- The task
Give back every record word for word, but keep the pictures out.

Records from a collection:
:::::

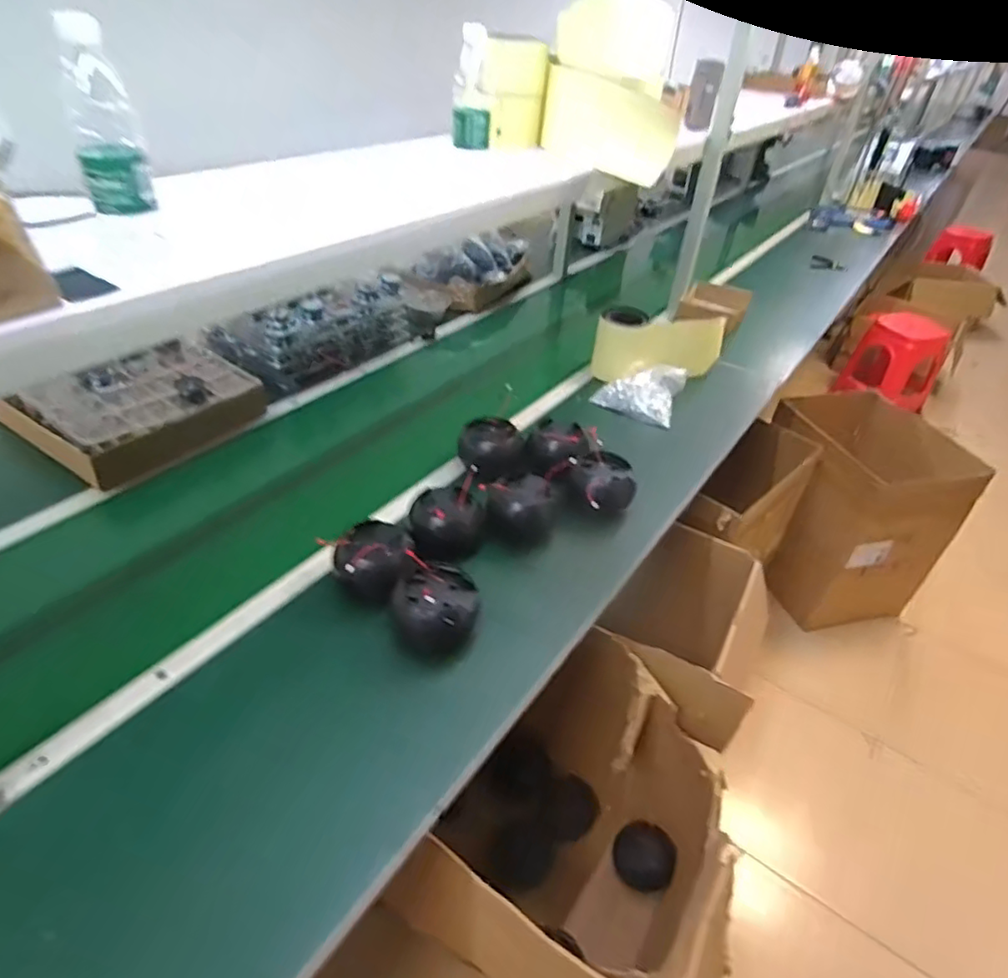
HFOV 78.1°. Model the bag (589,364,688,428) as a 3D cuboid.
[{"bbox_3d":[0.329,-0.241,1.509,0.201,0.100,0.131,20,41,17],"label":"bag"}]

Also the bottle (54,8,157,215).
[{"bbox_3d":[-0.396,-0.366,0.614,0.058,0.164,0.062,-13,42,-22],"label":"bottle"}]

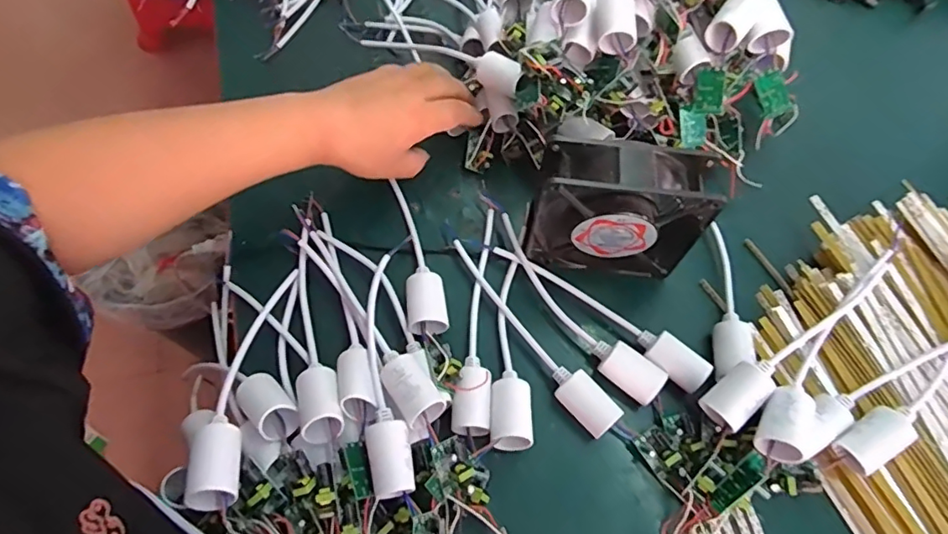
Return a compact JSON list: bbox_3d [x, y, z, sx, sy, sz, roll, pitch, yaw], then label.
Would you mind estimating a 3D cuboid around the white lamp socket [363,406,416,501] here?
[{"bbox_3d":[-0.054,0.120,0.352,0.029,0.023,0.054,-10,64,-7],"label":"white lamp socket"}]

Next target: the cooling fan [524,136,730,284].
[{"bbox_3d":[0.104,-0.040,0.412,0.122,0.121,0.046,5,65,3],"label":"cooling fan"}]

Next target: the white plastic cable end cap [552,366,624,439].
[{"bbox_3d":[0.077,0.097,0.396,0.026,0.034,0.051,-37,70,-18],"label":"white plastic cable end cap"}]

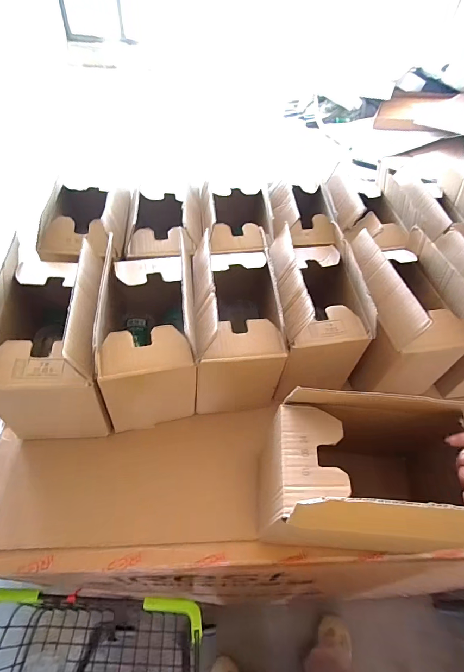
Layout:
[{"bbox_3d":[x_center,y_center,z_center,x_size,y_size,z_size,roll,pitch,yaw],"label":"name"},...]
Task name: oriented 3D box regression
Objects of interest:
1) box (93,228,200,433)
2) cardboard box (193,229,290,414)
[{"bbox_3d":[-0.127,-0.011,0.542,0.136,0.209,0.241,-3,52,-8],"label":"box"},{"bbox_3d":[0.003,-0.037,0.568,0.143,0.181,0.240,-1,52,-6],"label":"cardboard box"}]

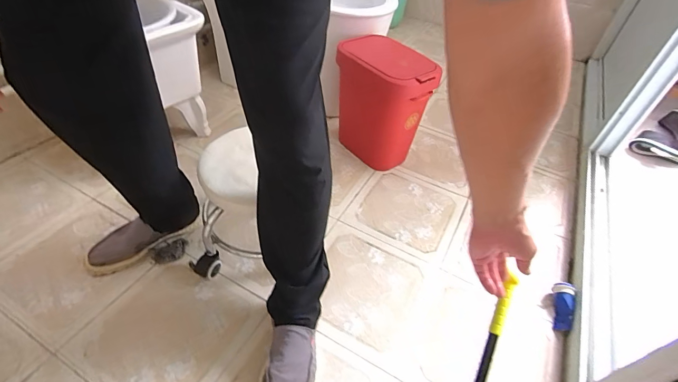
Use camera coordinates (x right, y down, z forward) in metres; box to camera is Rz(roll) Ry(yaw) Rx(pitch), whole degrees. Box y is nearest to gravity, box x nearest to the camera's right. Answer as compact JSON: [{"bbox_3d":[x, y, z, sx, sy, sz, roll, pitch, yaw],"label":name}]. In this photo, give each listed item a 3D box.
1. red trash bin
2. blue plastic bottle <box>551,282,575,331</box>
[{"bbox_3d":[0.128,-0.261,1.069,0.160,0.303,0.237,-30,55,-32],"label":"red trash bin"},{"bbox_3d":[0.529,0.272,0.827,0.032,0.039,0.117,16,63,9],"label":"blue plastic bottle"}]

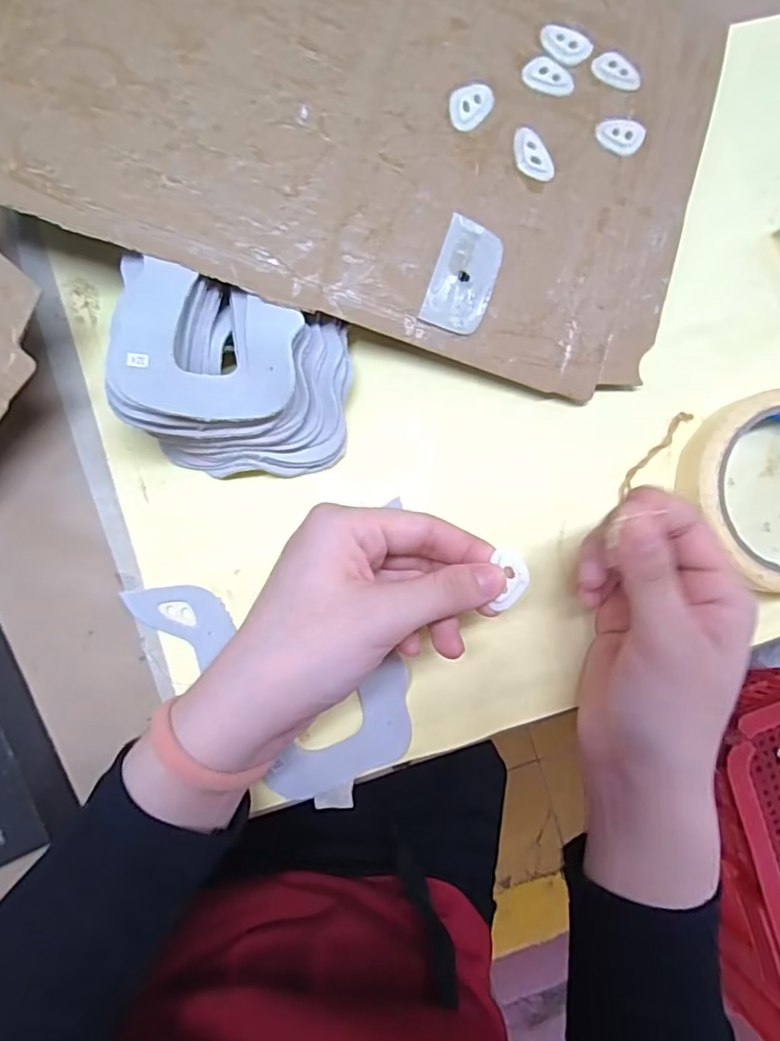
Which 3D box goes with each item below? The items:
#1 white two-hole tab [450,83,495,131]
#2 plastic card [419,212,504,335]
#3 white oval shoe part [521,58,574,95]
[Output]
[{"bbox_3d":[0.038,-0.194,0.268,0.017,0.004,0.025,39,85,-3],"label":"white two-hole tab"},{"bbox_3d":[0.035,-0.113,0.268,0.029,0.004,0.051,18,88,-8],"label":"plastic card"},{"bbox_3d":[0.076,-0.212,0.275,0.025,0.004,0.015,16,87,-5],"label":"white oval shoe part"}]

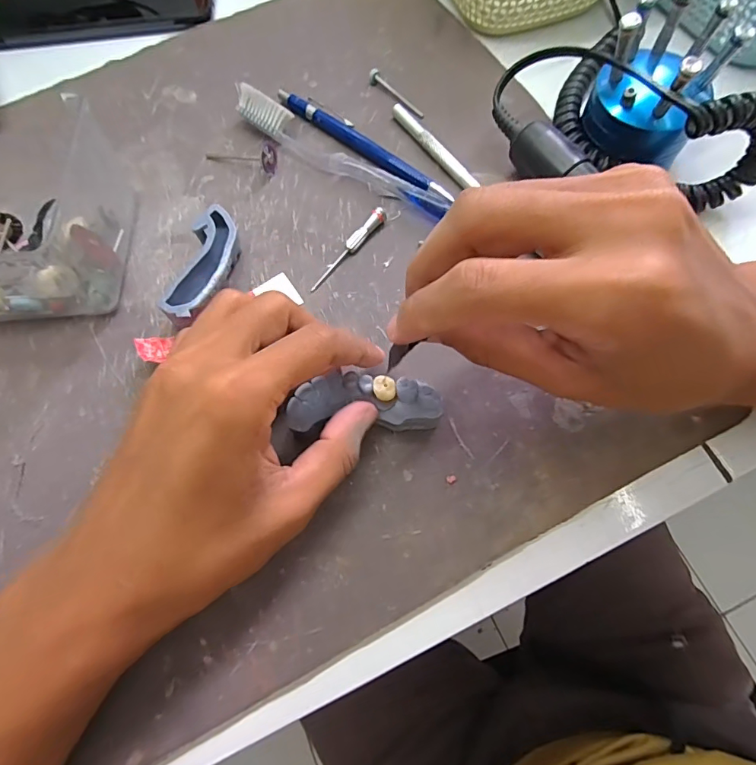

:::::

- Result of this task
HFOV 78.1°. Model the bag (589,364,688,428) as a 3D cuboid.
[{"bbox_3d":[0.329,-0.241,1.509,0.201,0.100,0.131,20,41,17],"label":"bag"}]

Also the bottle (54,8,157,215).
[{"bbox_3d":[-0.396,-0.366,0.614,0.058,0.164,0.062,-13,42,-22],"label":"bottle"}]

Return a compact JSON list: bbox_3d [x, y, z, sx, sy, sz, roll, pitch, yaw], then label.
Would you mind estimating a 3D cuboid around the white lamp socket [363,406,416,501] here?
[{"bbox_3d":[-0.054,0.120,0.352,0.029,0.023,0.054,-10,64,-7],"label":"white lamp socket"}]

Next target: the cooling fan [524,136,730,284].
[{"bbox_3d":[0.104,-0.040,0.412,0.122,0.121,0.046,5,65,3],"label":"cooling fan"}]

Next target: the white plastic cable end cap [552,366,624,439].
[{"bbox_3d":[0.077,0.097,0.396,0.026,0.034,0.051,-37,70,-18],"label":"white plastic cable end cap"}]

Layout:
[{"bbox_3d":[x_center,y_center,z_center,x_size,y_size,z_size,roll,pitch,yaw],"label":"name"},...]
Task name: oriented 3D box regression
Objects of interest:
1) box (93,228,200,433)
2) cardboard box (193,229,290,414)
[{"bbox_3d":[-0.127,-0.011,0.542,0.136,0.209,0.241,-3,52,-8],"label":"box"},{"bbox_3d":[0.003,-0.037,0.568,0.143,0.181,0.240,-1,52,-6],"label":"cardboard box"}]

Use camera coordinates (x right, y down, z forward) in metres; box to camera is Rz(roll) Ry(yaw) Rx(pitch), whole degrees. Box y is nearest to gravity, box x nearest to the camera's right. Answer as compact JSON: [{"bbox_3d":[x, y, z, sx, sy, sz, roll, pitch, yaw],"label":name}]. In this photo, give each listed item a 3D box.
1. red trash bin
2. blue plastic bottle <box>551,282,575,331</box>
[{"bbox_3d":[0.128,-0.261,1.069,0.160,0.303,0.237,-30,55,-32],"label":"red trash bin"},{"bbox_3d":[0.529,0.272,0.827,0.032,0.039,0.117,16,63,9],"label":"blue plastic bottle"}]

Which 3D box goes with each item below? The items:
#1 white two-hole tab [450,83,495,131]
#2 plastic card [419,212,504,335]
#3 white oval shoe part [521,58,574,95]
[Output]
[{"bbox_3d":[0.038,-0.194,0.268,0.017,0.004,0.025,39,85,-3],"label":"white two-hole tab"},{"bbox_3d":[0.035,-0.113,0.268,0.029,0.004,0.051,18,88,-8],"label":"plastic card"},{"bbox_3d":[0.076,-0.212,0.275,0.025,0.004,0.015,16,87,-5],"label":"white oval shoe part"}]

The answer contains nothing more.